In 2022, after a quarter of a century, the world championship will no longer have Valentino Rossi at the start. The question repeats itself: will MotoGP suffer a backlash? Not so much on the competitive level, because today there is no shortage of talented young riders on the track, but on that of the image because great motorcycling lives on the great duels between consecrated big names, on the charisma of the “champion-star”. However, today we do not need the “clone” driver of a champion who is also capable of piercing the television screen like Valentino but, if anything, we need a winning champion, of extraordinary quality on the track and full of character and communicative “originality”. Without the new “champion-character”, motorcycling returns to being a niche sport in the illusory and false logic of the few but good. It is not just a matter of filling the stands of a circuit but of attracting millions and millions of people everywhere in the world to the TV without whom the great racing car jams and then jumps.
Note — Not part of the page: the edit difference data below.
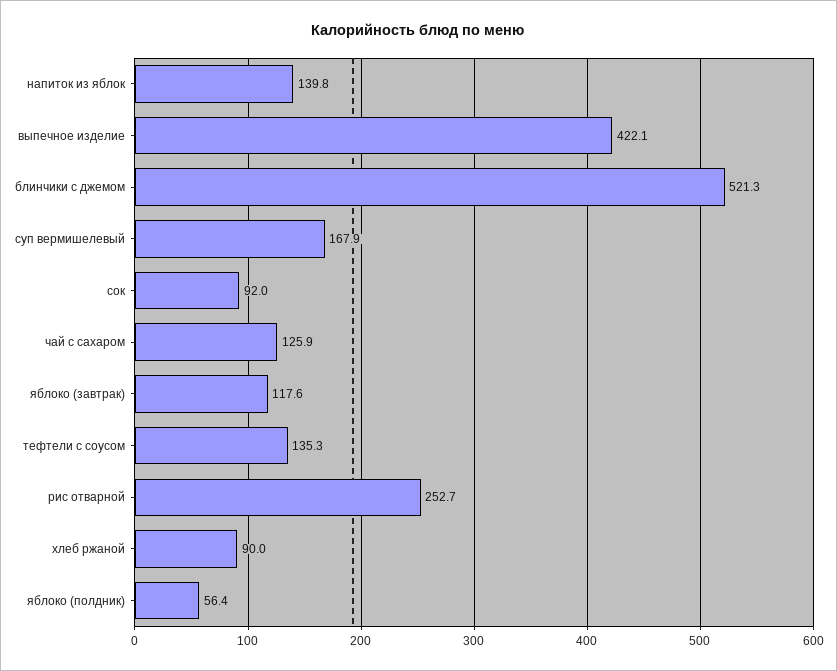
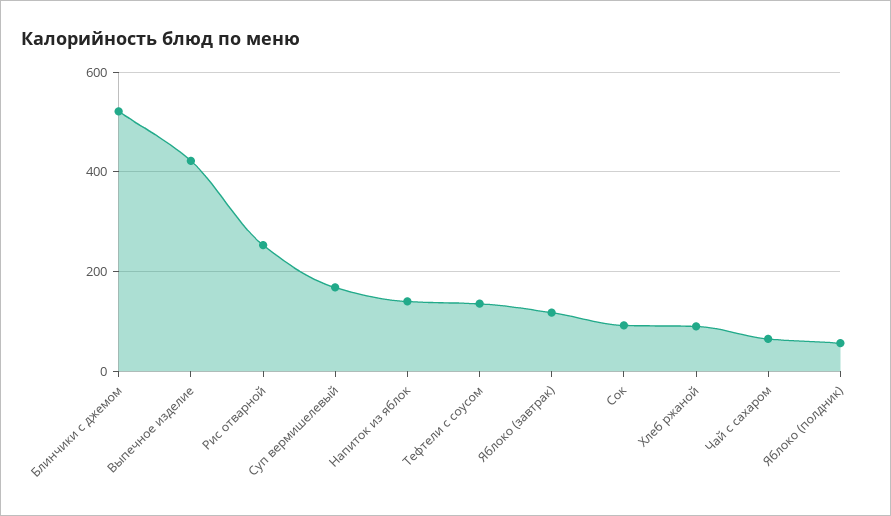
чай с сахаром: 125.9 -> 60

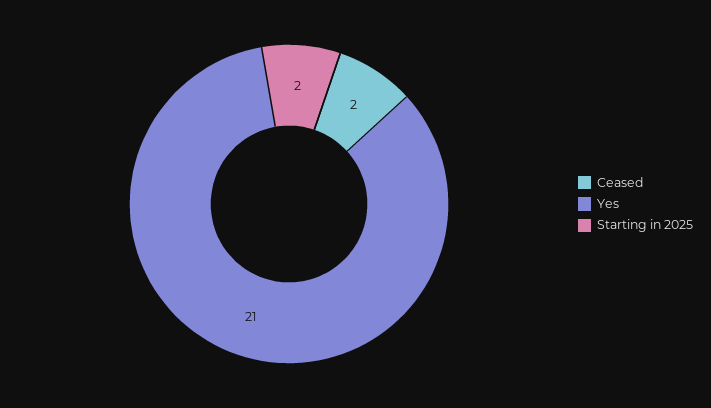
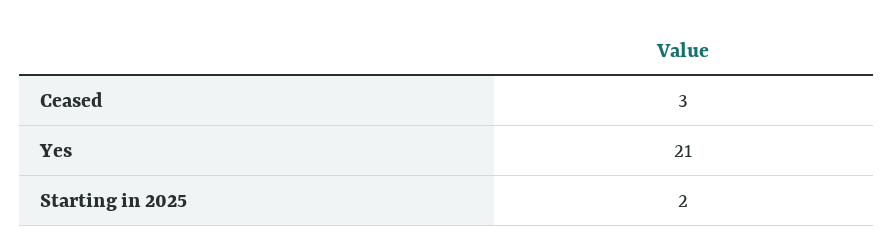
Ceased: 2 -> 3

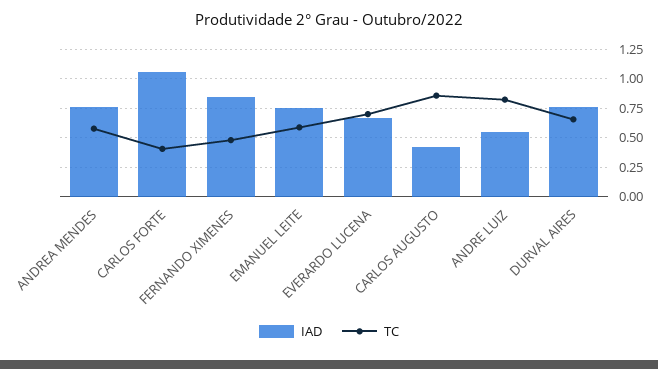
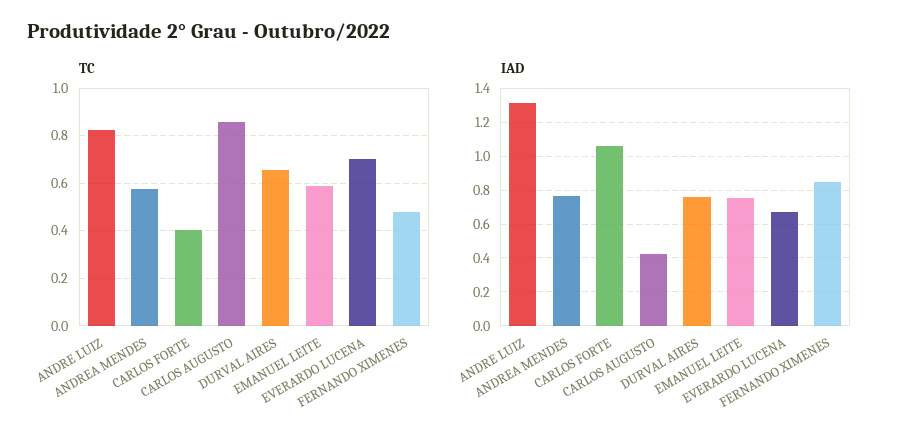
IAD, ANDRE LUIZ: 0.5 -> 1.3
Since the postwar period, for over fifteen years, motorcycling has had great champions, both Italian and non-Italian, capable of attracting large masses of enthusiasts to the circuits around the world. But since the mid-1960s Giacomo Agostini was the first centaur to understand, interpret and implement the strategic effectiveness of the image, communication, marketing, sponsoring, projecting that Continental Circus motorcycling with passionate handymen riders. , with empty pockets and greasy hands, in a new dimension of mass and global sport, in line with the revolution of TV and then of the internet in today’s motorcycling show-business, golden but certainly not devoid of fictions, smudges, excesses.

the first teacher

Agostini, not only for the authority of his triumphs on the track, must be given the credit for having shaken in all its structure that static motorcycling that carried on living on its laurels, experienced by most as a loop-the-death sport, unable to open up. to a new world. Agostini was the prototype of the professional-runner, of the character-runner, forerunner of the star-runner then interpreted – with sublime touches but not without discord – by Rossi. In short, the pilots and the races, even the great pilots and the great races, alone are not enough to keep the quality and show booth up. On the other hand, motorcycling with the motorbike carried on the circuit on the open trolley of the car in the logic of the “few but good” is an illusion that would make the races marginal, until extinction. Motorcycling has its own rules: sport of technique, show and risk and has its own culture linked to the past that cannot be erased but cannot simply repeat itself by basking in amarcord. It is not that returning to poorer motorcycling, focused on “private” riders and technically “simple” motorcycles, we have better motorcycling (the private riders of the Continental Circus had a passion for racing but all aspired to become official riders on Grand Prix bikes and the champions have become) because racing, if anything, must anticipate the new, the tomorrow, coherently with the world that turns. That romantic motorcycling of days of glory and tragedies is part of memory but cannot be reproduced today where, in addition to top professionalism, business dominates which – yes – must not be an end in itself. The mythical Continental Circus of passions and also of mourning must be kept alive in memory but delivered to history, in full respect of the “private racer”, a dark giant protagonist of motorcycling-legend, almost a quixotic hero with his wife and children always in tow. a trip from circuit to circuit, today unthinkable in a dazzling world championship which still remains the most prestigious outlet and theater of an unchanged passion.